AFD Welcomes Old-Timer Home
Richard Davis and his son, Chris, waited with Richard Bennett outside Alameda Fire Department’s long-shuttered Station No. 5 at Alameda Point last Saturday. Something very special was on the way.
They were waiting for a 1935 Seagrave pumper truck that once served the Alameda Fire Department. Someone — no one recalls just who — purchased the 30-year-old truck for $1 at a city auction in 1965. It also remains a mystery just how the pumper wound up with its hood and its grille peeking out of the overgrowth in the unlikeliest of places — Ketchikan, Alaska. In 1978 Garth Drakelely discovered the relic.
“We were up visiting my uncle in Stewart, British Columbia, and went over the border … and on the way back found this thing backed into somebody’s property,” Drakeley’s son Martin told Chris Bush of the Nanaimo News Bulletin.
The Lantzville, British Columbia, Fire Department purchased the nearly complete truck — the owner wouldn’t part with the ladders or bell — and had it brought some 665 miles south to its new home. Thomas Whipps, retired Lantzville fire chief and a former auto body repairman, and several other Lantzville volunteer firefighters restored much of the truck’s body work and paint. They then sent it some 40 miles south to Harry Blackstaff in Ladysmith. Blackstaff collects and mechanically restores vintage vehicles.

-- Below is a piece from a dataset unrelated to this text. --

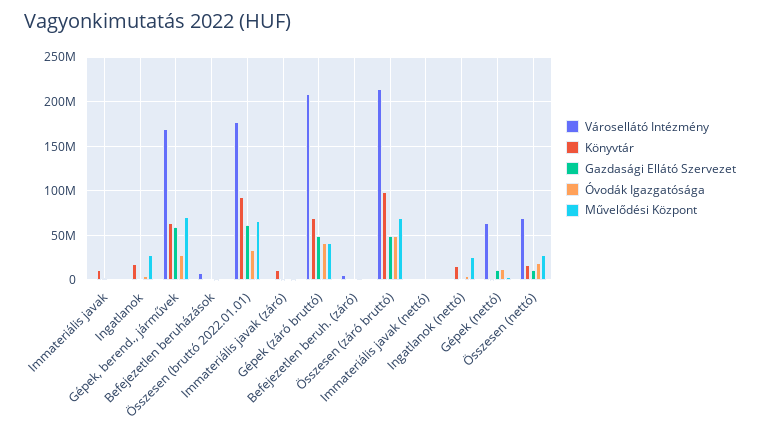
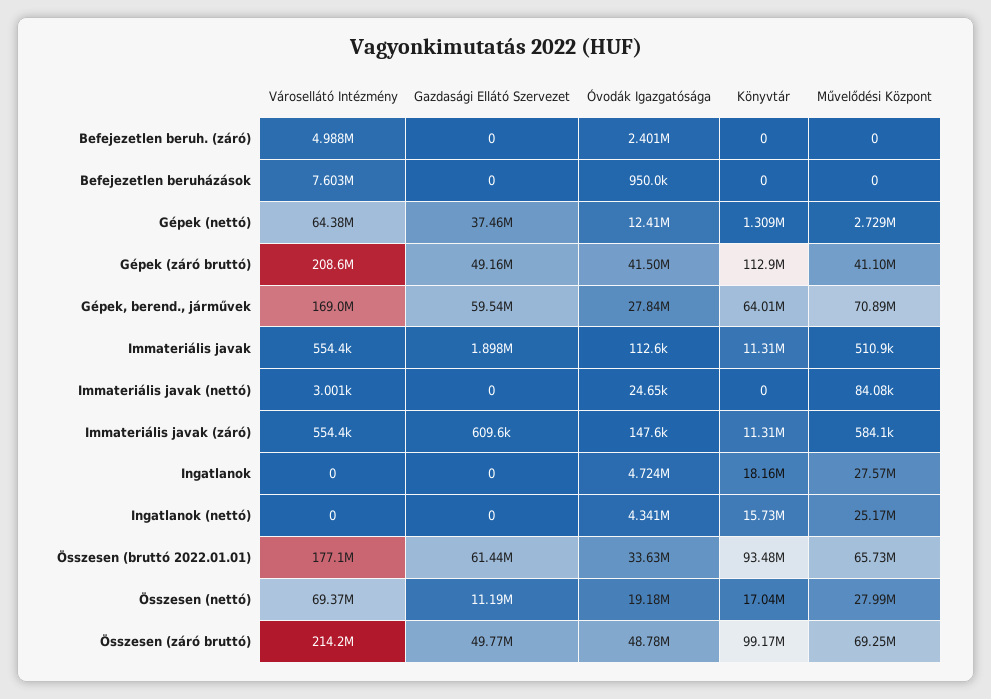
Könyvtár, Gépek (záró bruttó): 70000000 -> 112900000
Gazdasági Ellátó Szervezet, Gépek (nettó): 10000000 -> 37460000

“Harry fine-tuned everything the way he wanted it and then just put it all together,” Whipps told the News Bulletin. “We had it assembled, but he kind of took it apart, painted it and put it back together and made it run.”
The truck served the City of Lantzville for 39 years, “pulling its weight in parades and ceremonies from Victoria to Parksville, including Lantzville’s Mine Town Day celebrations,” the News Bulletin reported. “It also carried teachers retiring from Seaview Elementary School on their last teaching day and the children would line the school’s drive to say farewell.”
In February, the City of Alameda purchased the restored truck. Bennett and Richard and Chris Davis had a hand in the complicated task of bringing the 1935 pumper back home.